Cosa non sta funzionando – Uno dei nodi è quello delle competenze. L’autorizzazione, oltre determinate soglie, viene generalmente rilasciata dalle Regioni e dallo Stato per gli impianti a mare (off shore). Altra storia se occorre anche la Via: per gli impianti in mare la competenza è tutta statale (dell’autorizzazione e della Via), per i progetti fotovoltaici ed eolici su suolo agricolo, rispettivamente sotto i 10 e i 30 megawatt, autorizzazione e Via sono di competenza regionale (si ottiene il Paur), per l’eolico on-shore e l’idroelettrico, entrambi sopra i 30 mw, la Via è di competenza statale (in capo al Mite), ma l’autorizzazione resta competenza delle Regioni. “Prima i progetti devono ottenere la Via statale – spiega l’associazione Gis (Gruppo impianti solari) – e, solo dopo, possono cominciare da zero tutta la trafila a livello regionale o provinciale per avere l’autorizzazione, convocando Conferenze di Servizi per chiamare in causa tutti gli enti locali competenti e ottenere (forse) la loro autorizzazione”.
Da quando è prevista la Via statale, da più di un anno “nessun nuovo impianto è ancora stato approvato, se non quelli che hanno seguito il vecchio iter del Paur regionale” spiega l’associazione. “La Via statale ha ridimensionato il potere ostruttivo di ministero della Cultura e Soprintendenze che hanno diritto di veto su un progetto solo se su un area vincolata – osserva – ma si è allungato il giro di enti coinvolti nella procedura”. Conferma questo racconto Nicola Baggio, co-fondatore della Futura Sun, azienda produttrice di pannelli solari ad alta efficienza: “Negli ultimi due anni c’è stata una bulimia normativa, ma provvedimenti a pezzettini inseriti continuamente in un corpo normativo già vasto e dettagliato non hanno portato a una effettiva semplificazione.

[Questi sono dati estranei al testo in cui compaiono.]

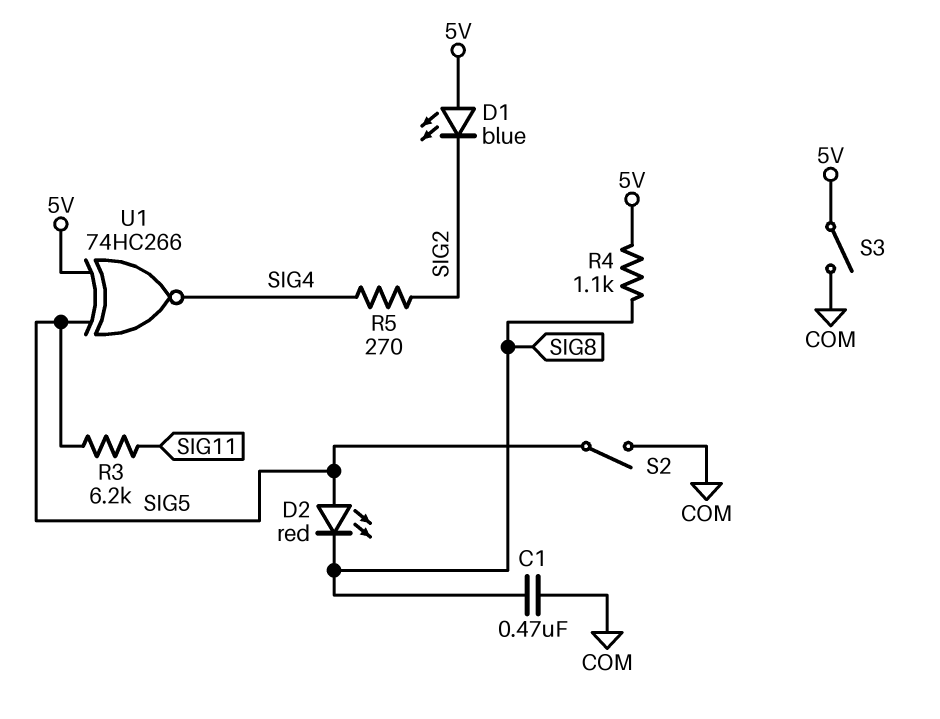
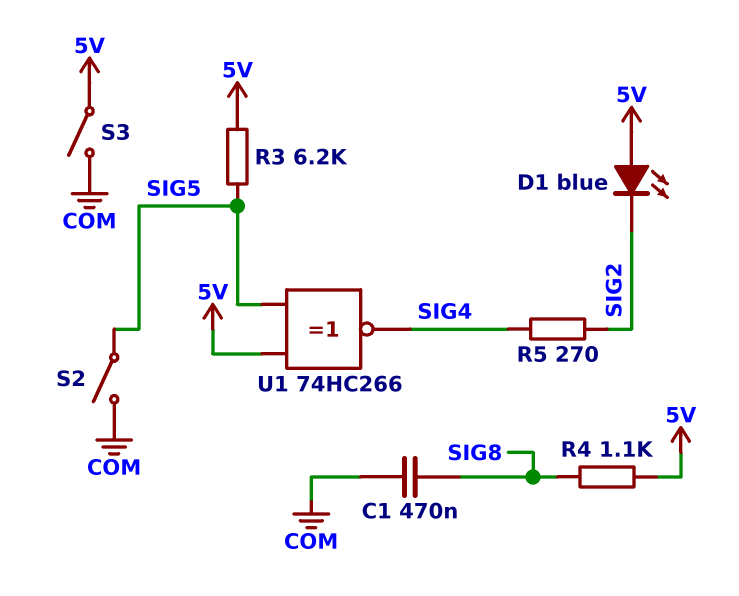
D2: LED red (A SIG5, K SIG8) -> none
R3: 6.2k (SIG5, SIG11) -> 6.2k (5V, SIG5)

Sulla carta i tempi dovrebbero essere ridotti rispetto a prima. Ma da nessuna parte c’è scritto che, decorsi i termini, si applica il silenzio-assenso. Bastava inserirlo nelle norme già esistenti”.
Il pasticcio della relazione paesaggistica – Il Gis segnala anche un altro problema, che riguarda il recepimento delle modifiche introdotte dal decreto Aiuti. Il miTe ha aggiornato la modulistica per presentare l’istanza di Via. Nella richiesta dovranno essere inseriti, oltre alla relazione paesaggistica (o relazione paesaggistica semplificata), anche l’atto di verifica preventiva di interesse archeologico (Viarc), “per produrre il quale – spiega il Gis – occorre eseguire delle ricognizioni sul posto, scavi archeologici preventivi, supervisionati da rappresentanti incaricati dal ministero della Cultura”. Questo significa complicare l’iter autorizzativo: “Fare scavi archeologici richiede l’apertura di un cantiere e un intervento invasivo sul terreno. Il proprietario di un pezzo di terra che vuole valorizzare facendoci costruire un impianto solare spesso non è disposto a farsi sviscerare un terreno nella speranza che tra tre anni possa forse venire approvato l’impianto”. Un rischio anche per le imprese. “Se gli scavi non rivelano nessun interesse archeologico – lamenta l’associazione – l’iter autorizzativo torna nelle mani del miTe, ma a quel punto sarà passato almeno un anno e altri due saranno necessari per completare l’iter secondo i tempi biblici della burocrazia italiana”.